- Exercise details:
Rewrite every line of text in the listing below as a numbered list, leaving out blank lines. Don't include the pictures in your answer.

- Page images and extracted text:
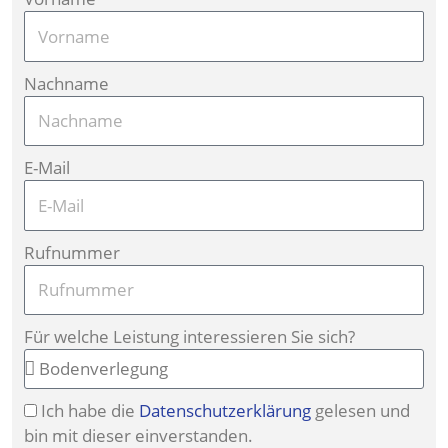
Nachname
E-Mail
Rufnummer
Für welche Leistung interessieren Sie sich?
Ich habe die
Datenschutzerklärung
gelesen und
bin mit dieser einverstanden.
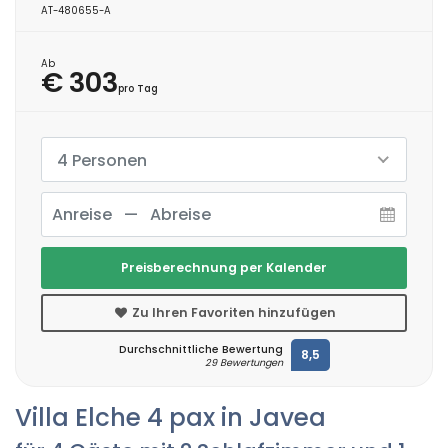
AT-480655-A
Ab
€ 303
pro Tag
4 Personen
Preisberechnung per Kalender
Zu Ihren Favoriten hinzufügen
Durchschnittliche Bewertung
8,5
29 Bewertungen
Villa Elche 4 pax in Javea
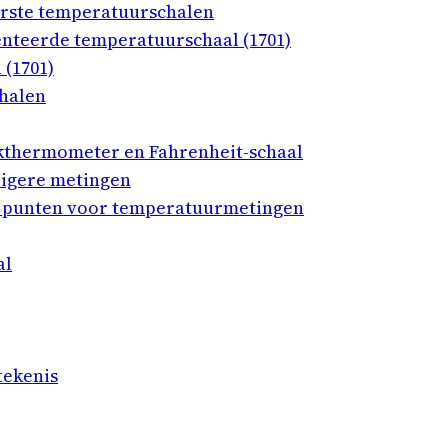
erste temperatuurschalen
nteerde temperatuurschaal (1701)
(1701)
halen
wikthermometer en Fahrenheit-schaal
igere metingen
te punten voor temperatuurmetingen
al
tekenis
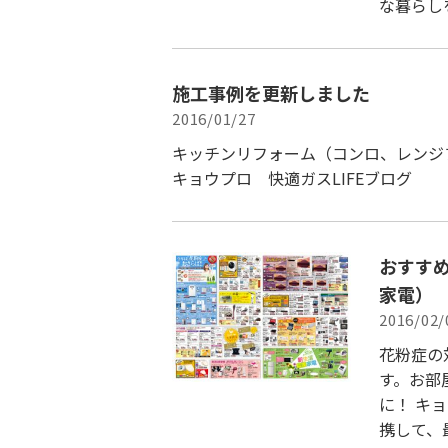
な暮らし
施工事例を更新しました
2016/01/27
キッチンリフォーム（コンロ、レンジ
キョウプロ 快適ガスLIFEブログ
おすすめ
家電）
2016/02/
花粉症の
す。お部
に！ キ
携して、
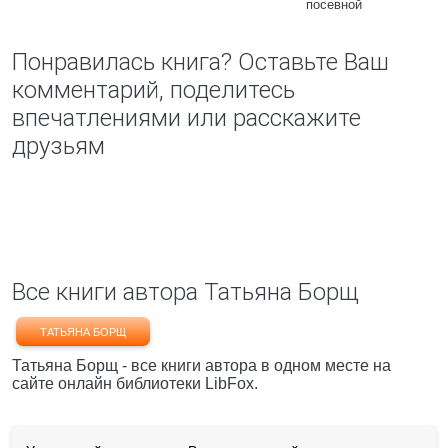
посевной
Понравилась книга? Оставьте Ваш
комментарий, поделитесь
впечатлениями или расскажите
друзьям
Все книги автора Татьяна Борщ
ТАТЬЯНА БОРЩ
Татьяна Борщ - все книги автора в одном месте на
сайте онлайн библиотеки LibFox.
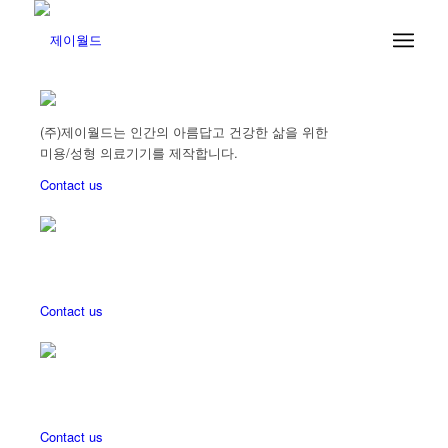
(주)제이월드는 인간의 아름답고 건강한 삶을 위한
미용/성형 의료기기를 제작합니다.
Contact us
(주)제이월드는 인간의 아름답고 건강한 삶을 위한
미용/성형 의료기기를 제작합니다.
Contact us
(주)제이월드는 인간의 아름답고 건강한 삶을 위한
미용/성형 의료기기를 제작합니다.
Contact us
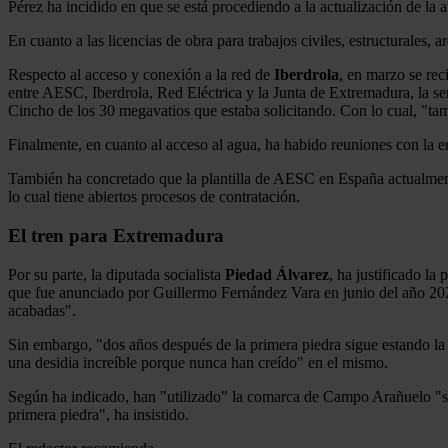
Pérez ha incidido en que se está procediendo a la actualización de la 
En cuanto a las licencias de obra para trabajos civiles, estructurales, 
Respecto al acceso y conexión a la red de
Iberdrola
, en marzo se rec
entre AESC, Iberdrola, Red Eléctrica y la Junta de Extremadura, la se
Cincho de los 30 megavatios que estaba solicitando. Con lo cual, "tam
Finalmente, en cuanto al acceso al agua, ha habido reuniones con la 
También ha concretado que la plantilla de AESC en España actualment
lo cual tiene abiertos procesos de contratación.
El tren para Extremadura
Por su parte, la diputada socialista
Piedad Álvarez
, ha justificado l
que fue anunciado por Guillermo Fernández Vara en junio del año 2022,
acabadas".
Sin embargo, "dos años después de la primera piedra sigue estando la
una desidia increíble porque nunca han creído" en el mismo.
Según ha indicado, han "utilizado" la comarca de Campo Arañuelo "so
primera piedra", ha insistido.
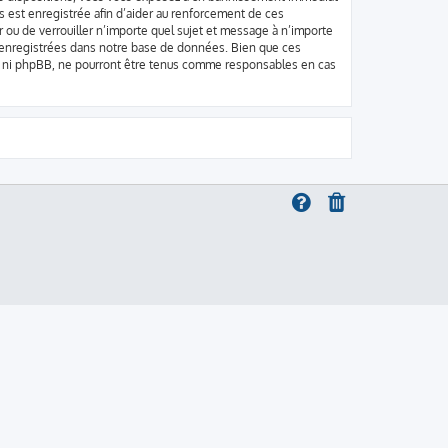
ges est enregistrée afin d’aider au renforcement de ces
er ou de verrouiller n’importe quel sujet et message à n’importe
t enregistrées dans notre base de données. Bien que ces
 », ni phpBB, ne pourront être tenus comme responsables en cas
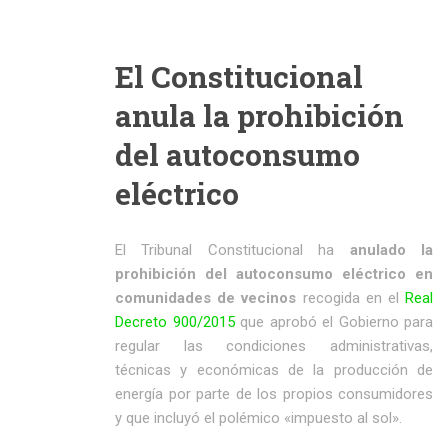
El Constitucional
anula la prohibición
del autoconsumo
eléctrico
El Tribunal Constitucional ha
anulado la
prohibición del autoconsumo eléctrico en
comunidades de vecinos
recogida en el
Real
Decreto 900/2015
que aprobó el Gobierno para
regular las condiciones administrativas,
técnicas y económicas de la producción de
energía por parte de los propios consumidores
y que incluyó el polémico «impuesto al sol».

- Task response:
1. Nachname
2. E-Mail
3. Rufnummer
4. Für welche Leistung interessieren Sie sich?
5. Ich habe die
6. Datenschutzerklärung
7. gelesen und
8. bin mit dieser einverstanden.
9. AT-480655-A
10. Ab
11. € 303
12. pro Tag
13. 4 Personen
14. Preisberechnung per Kalender
15. Zu Ihren Favoriten hinzufügen
16. Durchschnittliche Bewertung
17. 8,5
18. 29 Bewertungen
19. Villa Elche 4 pax in Javea
20. erste temperatuurschalen
21. nteerde temperatuurschaal (1701)
22. (1701)
23. halen
24. wikthermometer en Fahrenheit-schaal
25. igere metingen
26. te punten voor temperatuurmetingen
27. al
28. tekenis
29. な暮らし
30. 施工事例を更新しました
31. 2016/01/27
32. キッチンリフォーム（コンロ、レンジ
33. キョウプロ 快適ガスLIFEブログ
34. おすすめ
35. 家電）
36. 2016/02/
37. 花粉症の
38. す。お部
39. に！ キ
40. 携して、
41. посевной
42. Понравилась книга? Оставьте Ваш
43. комментарий, поделитесь
44. впечатлениями или расскажите
45. друзьям
46. Все книги автора Татьяна Борщ
47. ТАТЬЯНА БОРЩ
48. Татьяна Борщ - все книги автора в одном месте на
49. сайте онлайн библиотеки LibFox.
50. (주)제이월드는 인간의 아름답고 건강한 삶을 위한
51. 미용/성형 의료기기를 제작합니다.
52. Contact us
53. (주)제이월드는 인간의 아름답고 건강한 삶을 위한
54. 미용/성형 의료기기를 제작합니다.
55. Contact us
56. (주)제이월드는 인간의 아름답고 건강한 삶을 위한
57. 미용/성형 의료기기를 제작합니다.
58. Contact us
59. Pérez ha incidido en que se está procediendo a la actualización de la 
60. En cuanto a las licencias de obra para trabajos civiles, estructurales, 
61. Respecto al acceso y conexión a la red de
62. Iberdrola
63. , en marzo se rec
64. entre AESC, Iberdrola, Red Eléctrica y la Junta de Extremadura, la se
65. Cincho de los 30 megavatios que estaba solicitando. Con lo cual, "tam
66. Finalmente, en cuanto al acceso al agua, ha habido reuniones con la 
67. También ha concretado que la plantilla de AESC en España actualment
68. lo cual tiene abiertos procesos de contratación.
69. El tren para Extremadura
70. Por su parte, la diputada socialista
71. Piedad Álvarez
72. , ha justificado l
73. que fue anunciado por Guillermo Fernández Vara en junio del año 2022,
74. acabadas".
75. Sin embargo, "dos años después de la primera piedra sigue estando la
76. una desidia increíble porque nunca han creído" en el mismo.
77. Según ha indicado, han "utilizado" la comarca de Campo Arañuelo "so
78. primera piedra", ha insistido.
79. ges est enregistrée afin d’aider au renforcement de ces
80. er ou de verrouiller n’importe quel sujet et message à n’importe
81. t enregistrées dans notre base de données. Bien que ces
82.  », ni phpBB, ne pourront être tenus comme responsables en cas
83. El Constitucional
84. anula la prohibición
85. del autoconsumo
86. eléctrico
87. El Tribunal Constitucional ha
88. anulado la
89. prohibición del autoconsumo eléctrico en
90. comunidades de vecinos
91. recogida en el
92. Real
93. Decreto 900/2015
94. que aprobó el Gobierno para
95. regular las condiciones administrativas,
96. técnicas y económicas de la producción de
97. energía por parte de los propios consumidores
98. y que incluyó el polémico «impuesto al sol».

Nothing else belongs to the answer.